Italy's low birth-rate certainly contributes to the semblance of being better-off (if you don't have kids or have only one, obviously there's more money to spend on yourself or more to lavish on that figlio unico). But even many one-child households would be strapped if it weren't for the financial safety net provided by grandparents. The ever self-sacrifing elders of the Nonni Economy also provide less tangible benefits, the main one being unlimited free child care for their grandchildren. Put yourself on any street corner or in front of any elementary school and watch the endless to and fro of grandparents shepherding their young charges. They often function as full-time maids as well as babysitters, providing meals and even doing the laundry, ironing, and grocery shopping--a huge help to working parents. In addition, many provide gifts of cash or clothing--or even pay for cars or settimane bianche (ski vacations) for their grown children, and swim lessons and scuba gear for their grandchildren. Mind you, I am not talking about wealthy people--these nonni are ordinary folks who have managed to squirrel away significant savings, accrue zero debt, and have healthy pensions to live on. They have the lifelong habit of near-zero consumeristic consumption (why, merely turning on an electric light is considered an act of fiscal profligacy), which in turn enables them to lavish spending on their far more materialistic (and often more economically pinched) children and grandchildren.
How did they do it again?
As the recent rash of Monti raids has proved, tax evasion in Italy is rampant, pervasive, and often considered a kind of sacred duty--making it, and not Roman Catholicism, the real religion of the Italian people. For instance, it's common practice when inquiring about the cost of a service--say a teeth-cleaning--to be given two options: "85 euro with receipt, 60 euro without." (Now that the sober-faced Monti has put the fear of God into everyone, I'm curious to see if this will change).

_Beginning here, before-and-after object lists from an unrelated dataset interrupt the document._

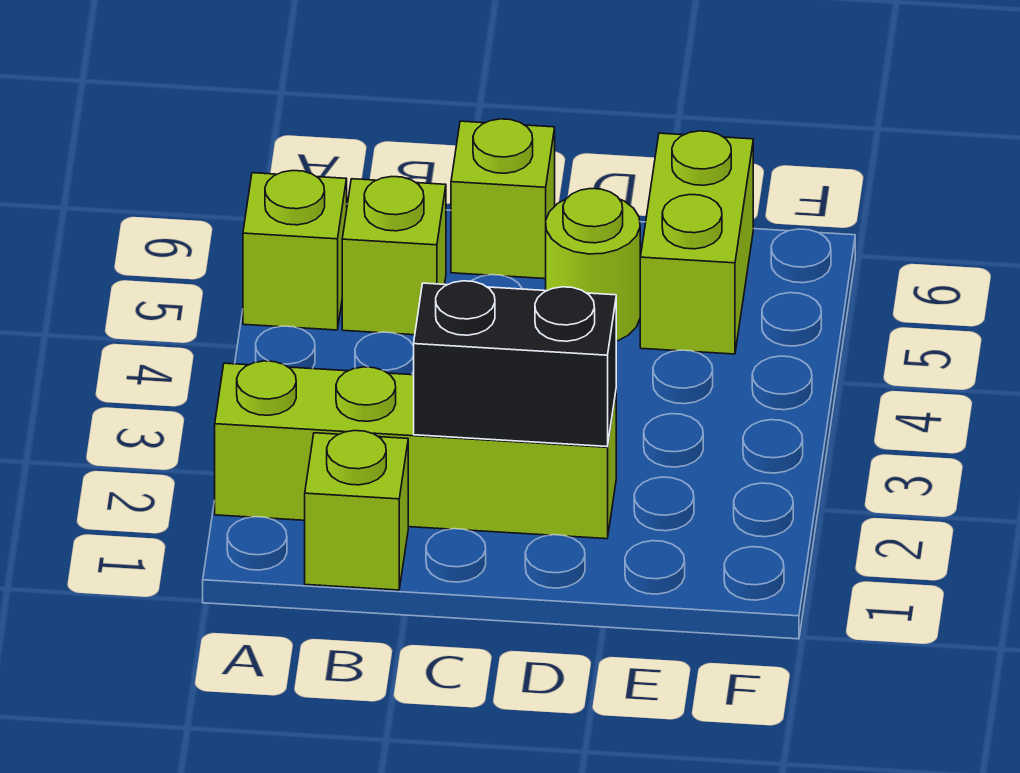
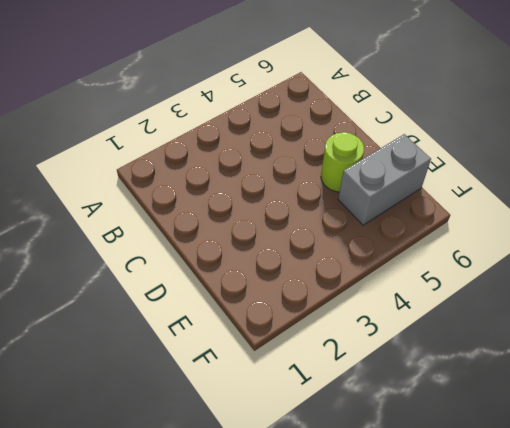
grey brick E5:E6 level 1 -> lime brick E5:E6 level 1
none -> lime brick A2:D2 level 1
none -> lime brick A5 level 1

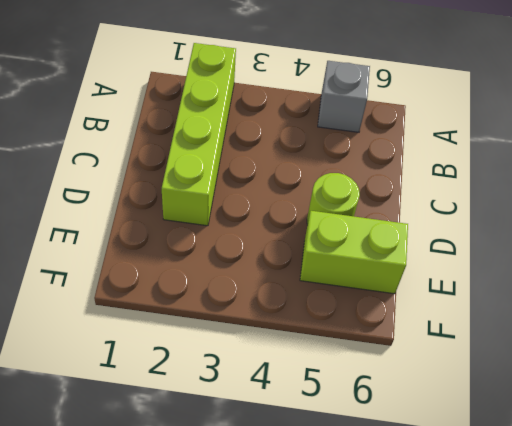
grey brick A5 level 1 -> lime brick A5 level 1
none -> lime brick B1 level 1
none -> lime brick B5 level 1

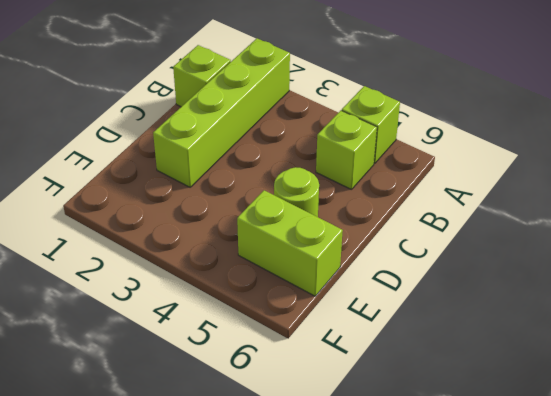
none -> lime brick C6 level 1
none -> black brick C2:D2 level 2

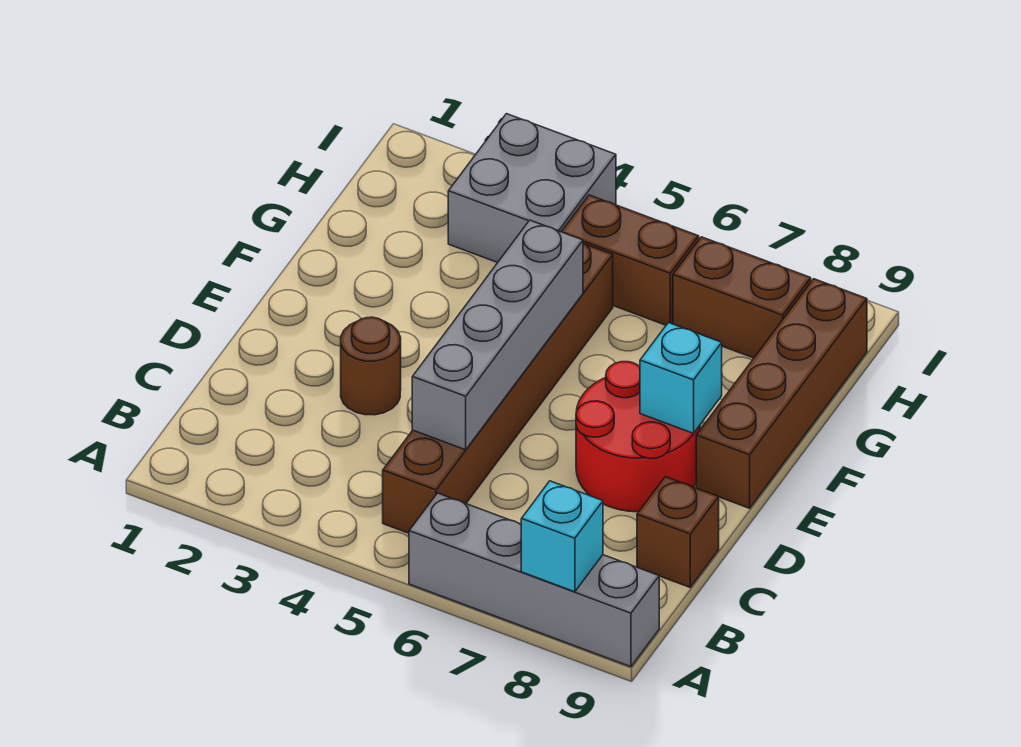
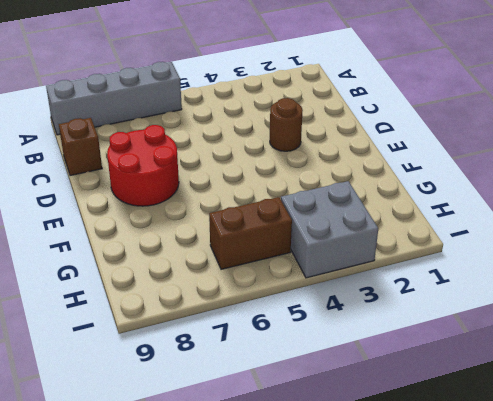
none -> brown brick B5:G5 level 1
none -> brown brick E9:H9 level 1
none -> brown brick H7:H8 level 1

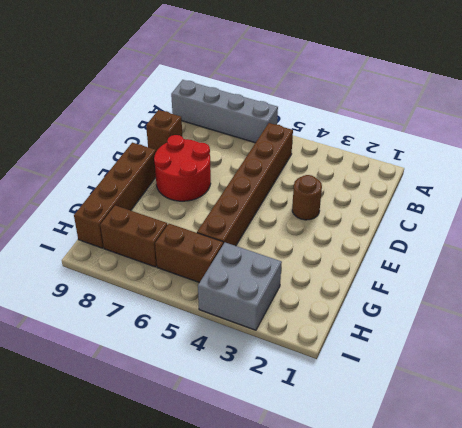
none -> cyan brick A8 level 2
none -> grey brick C5:F5 level 2
none -> cyan brick E8 level 2

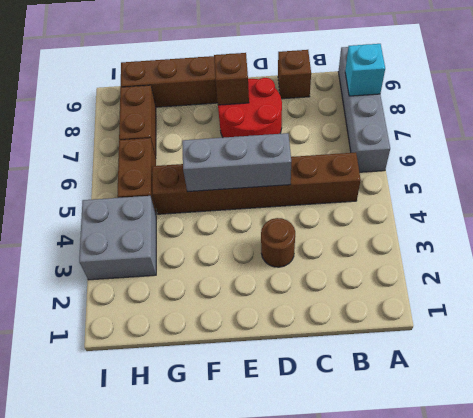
grey brick D5:F5 level 2 -> grey brick C5:F5 level 2
brown brick E8 level 2 -> cyan brick E8 level 2

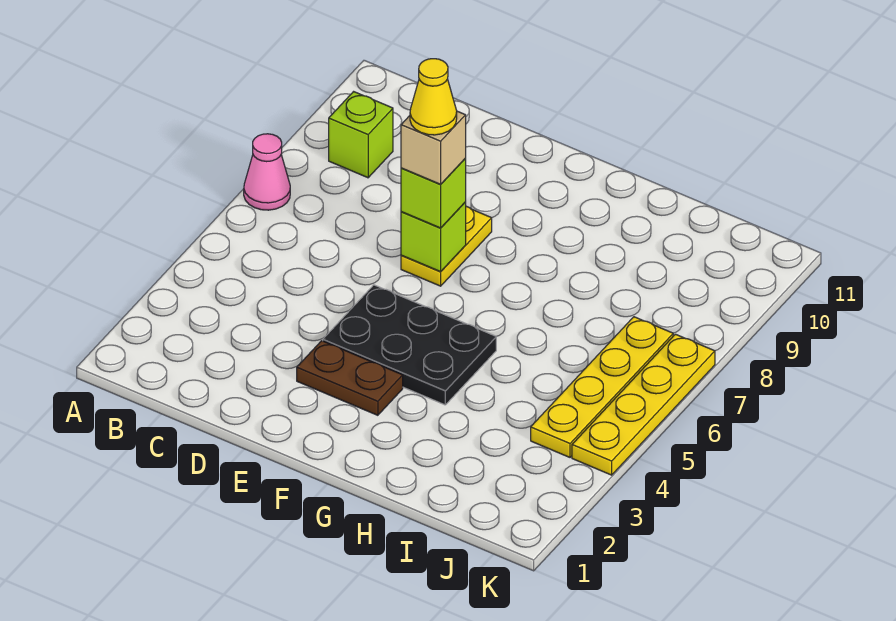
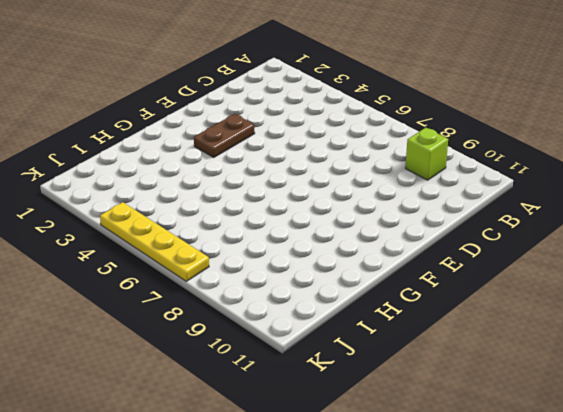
none -> pink cone A7 level 1
none -> black plate E4:G5 level 1

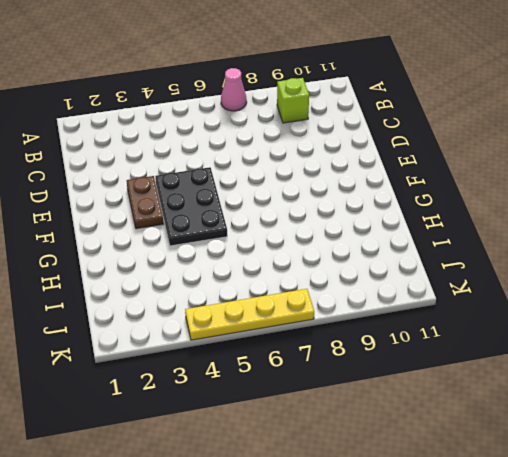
none -> yellow plate E7:E8 level 1
none -> yellow plate J4:J7 level 1

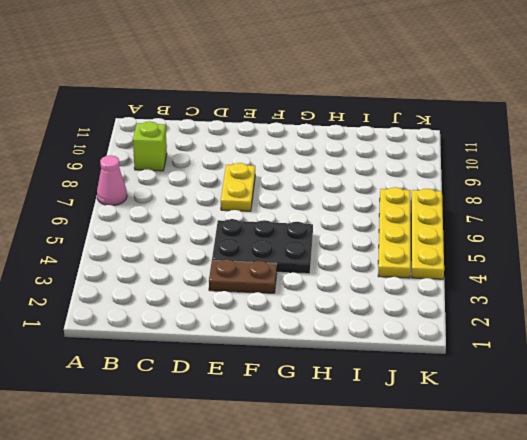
none -> lime brick E7 level 2
none -> lime brick E7 level 3

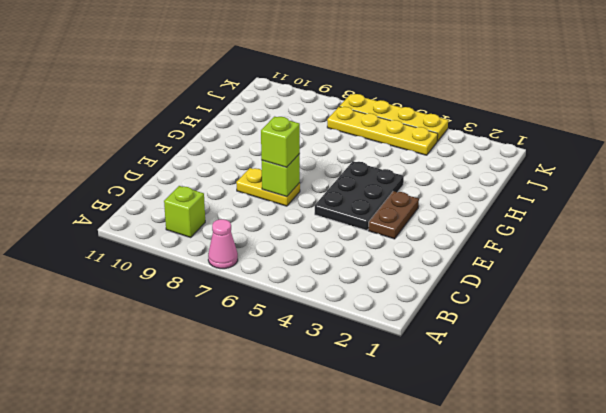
none -> tan brick E7 level 4
none -> yellow cone E7 level 5

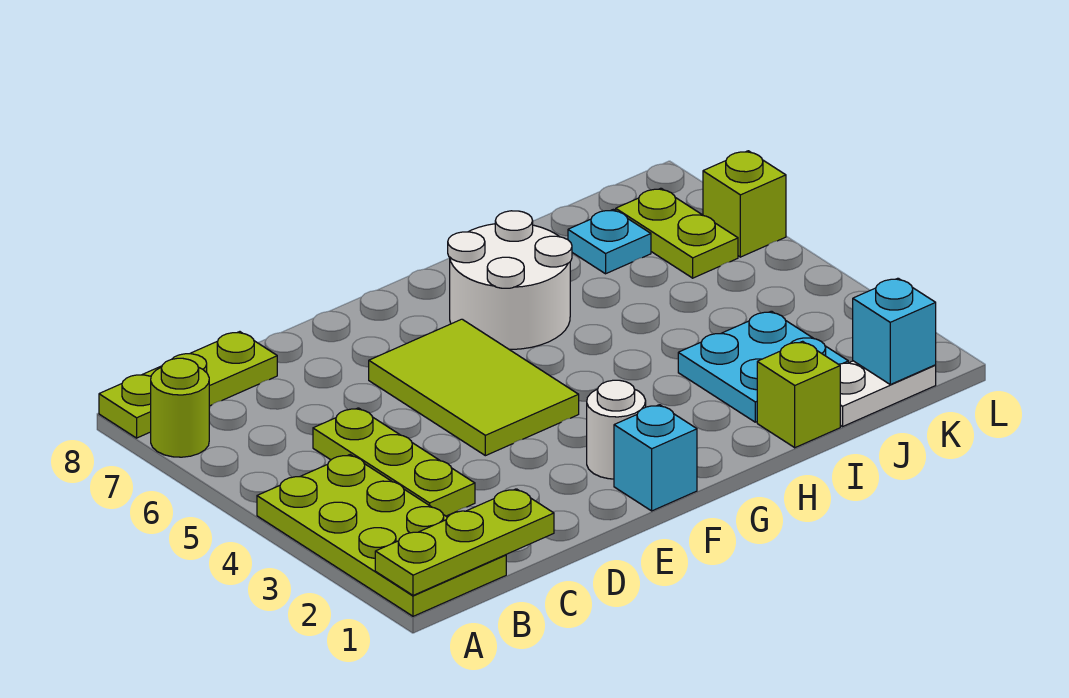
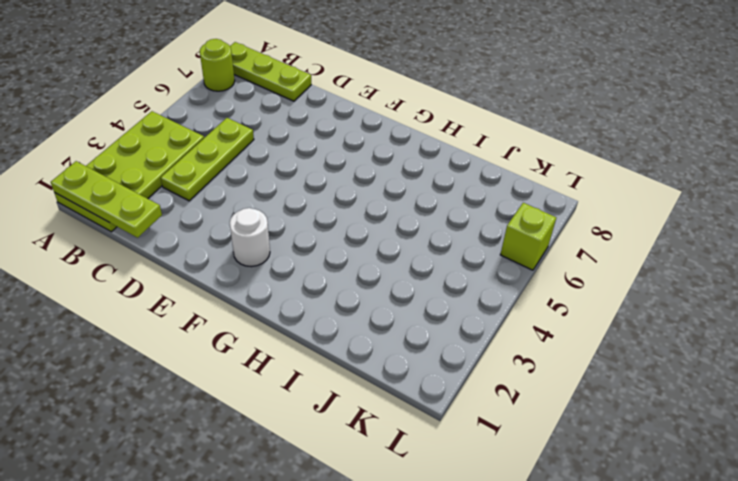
none -> lime tile E4:F6 level 1
none -> cyan brick F1 level 1
none -> white round brick G6:H7 level 1

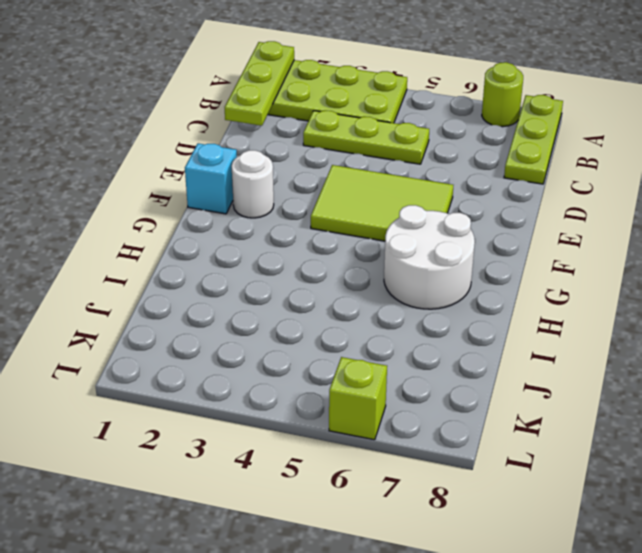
none -> lime brick I1 level 1
none -> cyan plate I2:J3 level 1
none -> white plate J1:K1 level 1

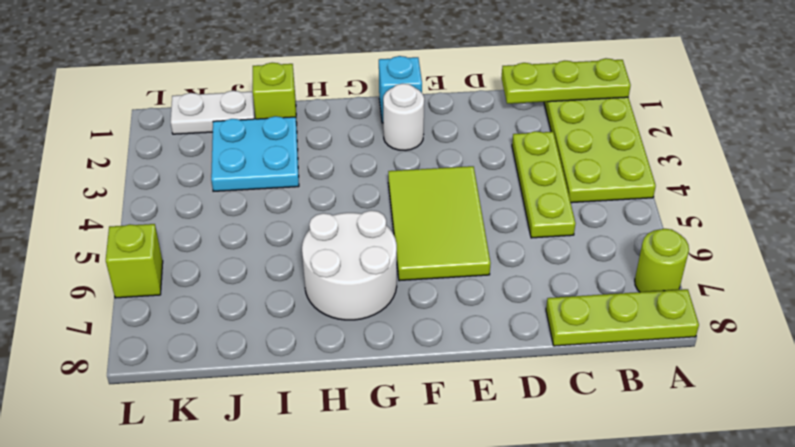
none -> cyan plate J7 level 1
none -> lime plate K6:K7 level 1
none -> cyan brick K1 level 2

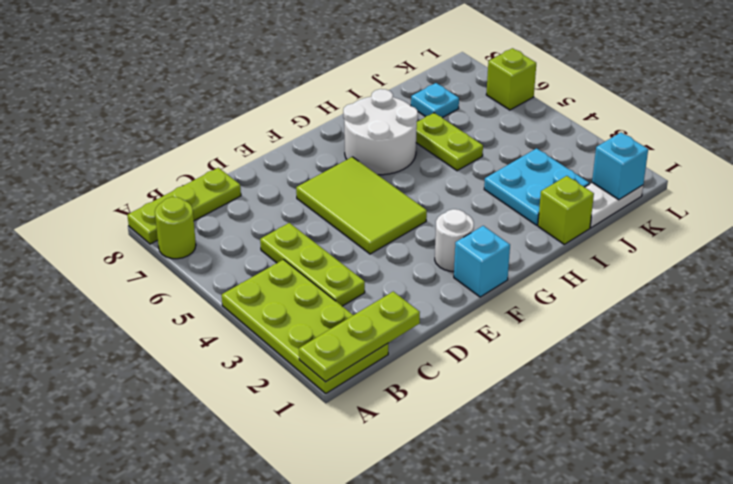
lime plate I5:I6 level 1 -> lime plate K6:K7 level 1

So if today--with the albeit lackluster use of credit and debit cards, with computers and electronic banking--Italians are able to conjure financial smokescreens on such an epic scale, imagine what many cagey nonni were able to accomplish in their day? (My FIL, for example, worked three jobs but only ever declared income on one). This is not to diminish at all their hard work and penny-pinching ways--but you have to wonder if, along with a lot of choice real estate, the current generation of Italians has inherited public coffers that were already suffering from acute anemia.
What does all this mean for Italy's future? Given the nature of this Nonni Economy--the fact that frugality seems to be a lost art, that these traditionally selfless nonni will eventually die out--and the zeal with which Mr Monti is pursuing scofflaws, is the current brand of Italian-style "sweet life" a tenable one for the times to come?
Or will Thomas Mann indeed have his day?